(INPUT FOR THIS TASK)

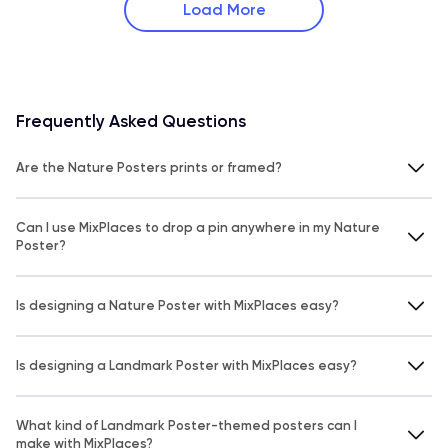
Load More
Frequently Asked Questions
Are the Nature Posters prints or framed?
Can I use MixPlaces to drop a pin anywhere in my Nature
Poster?
Is designing a Nature Poster with MixPlaces easy?
Is designing a Landmark Poster with MixPlaces easy?
What kind of Landmark Poster-themed posters can I
make with MixPlaces?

(End INPUT FOR THIS TASK)

Search the records for the string "MixPlaces" and, wherever a line contains it, please copy that line.

Can I use MixPlaces to drop a pin anywhere in my Nature
Is designing a Nature Poster with MixPlaces easy?
Is designing a Landmark Poster with MixPlaces easy?
make with MixPlaces?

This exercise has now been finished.